In a routine step by a new administration, President Joe Biden’s chief of staff, Ronald A. Klain, issued a January 20 memo that ordered that all rules, guidance, or other agency actions—that did not take effect prior to noon that day—be subject to review by the new administration before they can be implemented. Thus the OPO rule will now take effect March 30, 2021 instead of February 1. The Biden administration is also providing a 30-day public comment period.

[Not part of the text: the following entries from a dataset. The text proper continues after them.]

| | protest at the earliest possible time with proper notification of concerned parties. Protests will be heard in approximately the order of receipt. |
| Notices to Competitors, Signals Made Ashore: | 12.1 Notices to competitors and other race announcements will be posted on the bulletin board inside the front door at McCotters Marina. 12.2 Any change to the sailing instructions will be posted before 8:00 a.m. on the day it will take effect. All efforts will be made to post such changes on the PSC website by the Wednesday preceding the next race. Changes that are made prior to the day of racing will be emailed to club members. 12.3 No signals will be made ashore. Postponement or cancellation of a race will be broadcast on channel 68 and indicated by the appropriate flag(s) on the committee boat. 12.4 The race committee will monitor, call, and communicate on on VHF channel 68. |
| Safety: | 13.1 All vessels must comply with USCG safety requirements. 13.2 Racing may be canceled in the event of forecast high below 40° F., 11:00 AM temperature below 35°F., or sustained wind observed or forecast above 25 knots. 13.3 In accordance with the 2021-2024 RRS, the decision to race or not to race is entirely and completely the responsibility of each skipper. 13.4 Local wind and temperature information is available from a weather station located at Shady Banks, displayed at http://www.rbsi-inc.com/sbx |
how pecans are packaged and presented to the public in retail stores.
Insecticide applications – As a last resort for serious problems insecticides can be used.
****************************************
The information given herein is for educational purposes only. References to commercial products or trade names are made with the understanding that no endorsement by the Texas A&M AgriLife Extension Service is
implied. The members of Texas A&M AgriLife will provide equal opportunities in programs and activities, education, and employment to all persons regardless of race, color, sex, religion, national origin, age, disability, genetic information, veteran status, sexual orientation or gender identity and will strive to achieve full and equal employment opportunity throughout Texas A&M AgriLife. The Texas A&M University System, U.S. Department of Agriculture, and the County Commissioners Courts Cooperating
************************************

“As I said last November and restate today, this final rule will enable us to better evaluate and ultimately improve our organ recovery processes, allowing thousands more patients a year to receive a kidney transplant. I hope this review is completed in a timely fashion,” said transplant nephrologist Barbara Murphy, MB BAO BCh, FRCPI, Mount Sinai Health System department of medicine chair and a councilor for the American Society of Nephrology.
ASN reported last November that as many as 28,000 more organs per year could be transplanted as a result of these improvements. A paper by the Bridgespan Group, Reforming Organ Donation in America,2 projects a “potential to recover up to 28,000 more organs from deceased donors per year, saving thousands of lives and billions in taxpayer funds from the avoided costs of dialysis and increased productivity.” That translates into an estimated 17,000 kidneys; almost 8,000 livers; 1,500 hearts; and 1,500 lungs.
An analysis by Bloom Work Digital3 reported “Each of the 58 OPOs in the U.S. operate without competition from any other organizations in their respective regions, effectively making them monopolies. In addition, there is no standard way that OPOs operate. This leads to a wide variance of performance — up to a 470% difference between the best and worst OPOs in terms of potential organs recovered."4
ASN supports this final rule and all efforts to establish standardized national metrics to assess OPO performance and provide pathways for improvement and will continue to advocate for its implementation under the Biden administration.